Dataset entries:
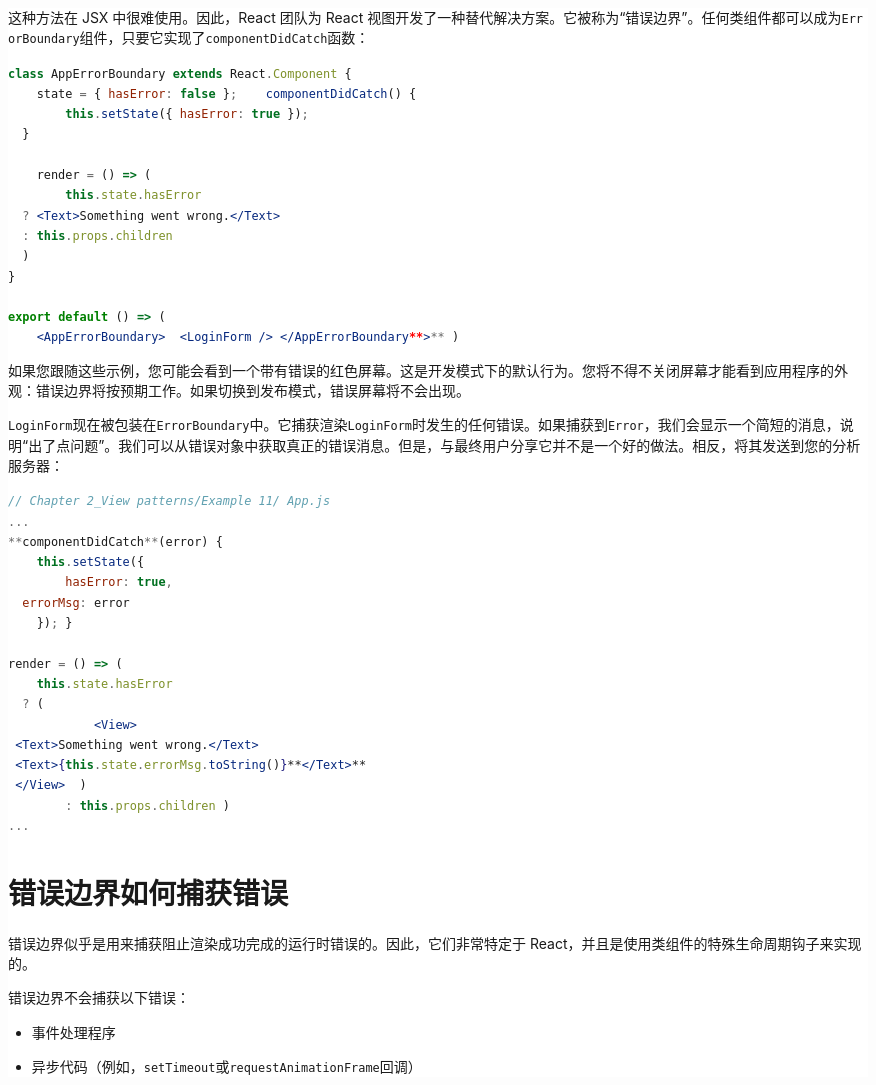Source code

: 这种方法在 JSX 中很难使用。因此，React 团队为 React 视图开发了一种替代解决方案。它被称为“错误边界”。任何类组件都可以成为`ErrorBoundary`组件，只要它实现了`componentDidCatch`函数：

```jsx
class AppErrorBoundary extends React.Component {
    state = { hasError: false };    componentDidCatch() {
        this.setState({ hasError: true });
  }

    render = () => (
        this.state.hasError
  ? <Text>Something went wrong.</Text>
  : this.props.children
  )
}

export default () => (
    <AppErrorBoundary>  <LoginForm /> </AppErrorBoundary**>** )
```

如果您跟随这些示例，您可能会看到一个带有错误的红色屏幕。这是开发模式下的默认行为。您将不得不关闭屏幕才能看到应用程序的外观：错误边界将按预期工作。如果切换到发布模式，错误屏幕将不会出现。

`LoginForm`现在被包装在`ErrorBoundary`中。它捕获渲染`LoginForm`时发生的任何错误。如果捕获到`Error`，我们会显示一个简短的消息，说明“出了点问题”。我们可以从错误对象中获取真正的错误消息。但是，与最终用户分享它并不是一个好的做法。相反，将其发送到您的分析服务器：

```jsx
// Chapter 2_View patterns/Example 11/ App.js
...
**componentDidCatch**(error) {
    this.setState({
        hasError: true,
  errorMsg: error
    }); }

render = () => (
    this.state.hasError
  ? (
            <View>
 <Text>Something went wrong.</Text>
 <Text>{this.state.errorMsg.toString()}**</Text>**
 </View>  )
        : this.props.children )
...
```

# 错误边界如何捕获错误

错误边界似乎是用来捕获阻止渲染成功完成的运行时错误的。因此，它们非常特定于 React，并且是使用类组件的特殊生命周期钩子来实现的。

错误边界不会捕获以下错误：

+   事件处理程序

+   异步代码（例如，`setTimeout`或`requestAnimationFrame`回调）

What the task requires.
Look through the records for the word "LoginForm". Every line that has it should be copied.

Result below.
    <AppErrorBoundary>  <LoginForm /> </AppErrorBoundary**>** )
`LoginForm`现在被包装在`ErrorBoundary`中。它捕获渲染`LoginForm`时发生的任何错误。如果捕获到`Error`，我们会显示一个简短的消息，说明“出了点问题”。我们可以从错误对象中获取真正的错误消息。但是，与最终用户分享它并不是一个好的做法。相反，将其发送到您的分析服务器：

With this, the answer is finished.